* Exercise objective *
Would you print every entry exactly as it appears?

□ □ □ □ □ □ □

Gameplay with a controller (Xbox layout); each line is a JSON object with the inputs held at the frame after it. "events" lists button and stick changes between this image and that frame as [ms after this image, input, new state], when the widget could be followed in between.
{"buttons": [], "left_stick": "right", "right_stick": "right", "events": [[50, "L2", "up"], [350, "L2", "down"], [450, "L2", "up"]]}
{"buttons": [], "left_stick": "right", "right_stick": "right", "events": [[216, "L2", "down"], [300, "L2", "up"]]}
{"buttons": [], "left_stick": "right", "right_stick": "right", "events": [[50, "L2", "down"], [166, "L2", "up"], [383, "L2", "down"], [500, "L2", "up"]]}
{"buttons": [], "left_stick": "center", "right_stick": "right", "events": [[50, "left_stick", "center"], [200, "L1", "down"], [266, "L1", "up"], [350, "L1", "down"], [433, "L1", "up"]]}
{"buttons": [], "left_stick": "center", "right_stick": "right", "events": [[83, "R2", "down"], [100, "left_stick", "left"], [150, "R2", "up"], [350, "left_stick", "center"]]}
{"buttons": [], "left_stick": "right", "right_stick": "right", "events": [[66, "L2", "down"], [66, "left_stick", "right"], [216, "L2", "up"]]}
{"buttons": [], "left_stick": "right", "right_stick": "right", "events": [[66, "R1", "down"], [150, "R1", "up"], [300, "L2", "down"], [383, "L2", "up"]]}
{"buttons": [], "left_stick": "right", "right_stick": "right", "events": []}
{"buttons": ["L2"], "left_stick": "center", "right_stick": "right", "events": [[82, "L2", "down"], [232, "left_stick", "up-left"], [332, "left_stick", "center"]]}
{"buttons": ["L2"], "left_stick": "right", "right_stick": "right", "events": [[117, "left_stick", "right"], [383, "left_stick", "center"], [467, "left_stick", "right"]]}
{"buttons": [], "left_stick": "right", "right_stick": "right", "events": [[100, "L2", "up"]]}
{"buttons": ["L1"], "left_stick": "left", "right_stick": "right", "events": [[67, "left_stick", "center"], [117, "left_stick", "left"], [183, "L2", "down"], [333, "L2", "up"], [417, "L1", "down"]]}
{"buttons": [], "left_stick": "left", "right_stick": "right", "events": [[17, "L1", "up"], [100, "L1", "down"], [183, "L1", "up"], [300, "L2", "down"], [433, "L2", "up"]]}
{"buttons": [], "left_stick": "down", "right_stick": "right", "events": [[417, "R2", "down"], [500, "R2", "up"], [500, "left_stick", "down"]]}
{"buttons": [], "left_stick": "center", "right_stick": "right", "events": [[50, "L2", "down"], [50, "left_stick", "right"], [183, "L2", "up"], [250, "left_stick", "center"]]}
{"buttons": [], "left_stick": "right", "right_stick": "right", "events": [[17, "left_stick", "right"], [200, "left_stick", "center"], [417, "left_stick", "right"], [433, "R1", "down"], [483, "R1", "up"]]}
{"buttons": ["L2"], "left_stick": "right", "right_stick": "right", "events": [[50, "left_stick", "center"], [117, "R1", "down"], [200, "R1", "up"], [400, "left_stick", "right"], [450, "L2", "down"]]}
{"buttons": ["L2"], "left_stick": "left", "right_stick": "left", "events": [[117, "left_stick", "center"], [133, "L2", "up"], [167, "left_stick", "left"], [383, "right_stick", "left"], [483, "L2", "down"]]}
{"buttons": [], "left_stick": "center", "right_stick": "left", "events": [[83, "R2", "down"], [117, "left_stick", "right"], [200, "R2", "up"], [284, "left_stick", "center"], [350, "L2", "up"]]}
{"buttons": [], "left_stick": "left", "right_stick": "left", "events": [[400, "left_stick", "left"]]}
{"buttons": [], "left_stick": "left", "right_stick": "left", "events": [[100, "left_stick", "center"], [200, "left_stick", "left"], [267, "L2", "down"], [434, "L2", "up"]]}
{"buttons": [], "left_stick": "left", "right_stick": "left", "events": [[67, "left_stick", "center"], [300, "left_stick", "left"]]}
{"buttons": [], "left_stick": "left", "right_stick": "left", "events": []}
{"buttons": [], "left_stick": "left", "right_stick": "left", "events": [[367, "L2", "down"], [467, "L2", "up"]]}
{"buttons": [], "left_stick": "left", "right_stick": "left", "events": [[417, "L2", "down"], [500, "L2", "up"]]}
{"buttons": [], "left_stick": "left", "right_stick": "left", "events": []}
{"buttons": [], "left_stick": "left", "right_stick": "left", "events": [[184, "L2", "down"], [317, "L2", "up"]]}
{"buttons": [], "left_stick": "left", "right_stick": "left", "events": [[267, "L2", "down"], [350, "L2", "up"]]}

□ □ □ □ □ □ □

* Task response *
Gameplay with a controller (Xbox layout); each line is a JSON object with the inputs held at the frame after it. "events" lists button and stick changes between this image and that frame as [ms after this image, input, new state], when the widget could be followed in between.
{"buttons": [], "left_stick": "right", "right_stick": "right", "events": [[50, "L2", "up"], [350, "L2", "down"], [450, "L2", "up"]]}
{"buttons": [], "left_stick": "right", "right_stick": "right", "events": [[216, "L2", "down"], [300, "L2", "up"]]}
{"buttons": [], "left_stick": "right", "right_stick": "right", "events": [[50, "L2", "down"], [166, "L2", "up"], [383, "L2", "down"], [500, "L2", "up"]]}
{"buttons": [], "left_stick": "center", "right_stick": "right", "events": [[50, "left_stick", "center"], [200, "L1", "down"], [266, "L1", "up"], [350, "L1", "down"], [433, "L1", "up"]]}
{"buttons": [], "left_stick": "center", "right_stick": "right", "events": [[83, "R2", "down"], [100, "left_stick", "left"], [150, "R2", "up"], [350, "left_stick", "center"]]}
{"buttons": [], "left_stick": "right", "right_stick": "right", "events": [[66, "L2", "down"], [66, "left_stick", "right"], [216, "L2", "up"]]}
{"buttons": [], "left_stick": "right", "right_stick": "right", "events": [[66, "R1", "down"], [150, "R1", "up"], [300, "L2", "down"], [383, "L2", "up"]]}
{"buttons": [], "left_stick": "right", "right_stick": "right", "events": []}
{"buttons": ["L2"], "left_stick": "center", "right_stick": "right", "events": [[82, "L2", "down"], [232, "left_stick", "up-left"], [332, "left_stick", "center"]]}
{"buttons": ["L2"], "left_stick": "right", "right_stick": "right", "events": [[117, "left_stick", "right"], [383, "left_stick", "center"], [467, "left_stick", "right"]]}
{"buttons": [], "left_stick": "right", "right_stick": "right", "events": [[100, "L2", "up"]]}
{"buttons": ["L1"], "left_stick": "left", "right_stick": "right", "events": [[67, "left_stick", "center"], [117, "left_stick", "left"], [183, "L2", "down"], [333, "L2", "up"], [417, "L1", "down"]]}
{"buttons": [], "left_stick": "left", "right_stick": "right", "events": [[17, "L1", "up"], [100, "L1", "down"], [183, "L1", "up"], [300, "L2", "down"], [433, "L2", "up"]]}
{"buttons": [], "left_stick": "down", "right_stick": "right", "events": [[417, "R2", "down"], [500, "R2", "up"], [500, "left_stick", "down"]]}
{"buttons": [], "left_stick": "center", "right_stick": "right", "events": [[50, "L2", "down"], [50, "left_stick", "right"], [183, "L2", "up"], [250, "left_stick", "center"]]}
{"buttons": [], "left_stick": "right", "right_stick": "right", "events": [[17, "left_stick", "right"], [200, "left_stick", "center"], [417, "left_stick", "right"], [433, "R1", "down"], [483, "R1", "up"]]}
{"buttons": ["L2"], "left_stick": "right", "right_stick": "right", "events": [[50, "left_stick", "center"], [117, "R1", "down"], [200, "R1", "up"], [400, "left_stick", "right"], [450, "L2", "down"]]}
{"buttons": ["L2"], "left_stick": "left", "right_stick": "left", "events": [[117, "left_stick", "center"], [133, "L2", "up"], [167, "left_stick", "left"], [383, "right_stick", "left"], [483, "L2", "down"]]}
{"buttons": [], "left_stick": "center", "right_stick": "left", "events": [[83, "R2", "down"], [117, "left_stick", "right"], [200, "R2", "up"], [284, "left_stick", "center"], [350, "L2", "up"]]}
{"buttons": [], "left_stick": "left", "right_stick": "left", "events": [[400, "left_stick", "left"]]}
{"buttons": [], "left_stick": "left", "right_stick": "left", "events": [[100, "left_stick", "center"], [200, "left_stick", "left"], [267, "L2", "down"], [434, "L2", "up"]]}
{"buttons": [], "left_stick": "left", "right_stick": "left", "events": [[67, "left_stick", "center"], [300, "left_stick", "left"]]}
{"buttons": [], "left_stick": "left", "right_stick": "left", "events": []}
{"buttons": [], "left_stick": "left", "right_stick": "left", "events": [[367, "L2", "down"], [467, "L2", "up"]]}
{"buttons": [], "left_stick": "left", "right_stick": "left", "events": [[417, "L2", "down"], [500, "L2", "up"]]}
{"buttons": [], "left_stick": "left", "right_stick": "left", "events": []}
{"buttons": [], "left_stick": "left", "right_stick": "left", "events": [[184, "L2", "down"], [317, "L2", "up"]]}
{"buttons": [], "left_stick": "left", "right_stick": "left", "events": [[267, "L2", "down"], [350, "L2", "up"]]}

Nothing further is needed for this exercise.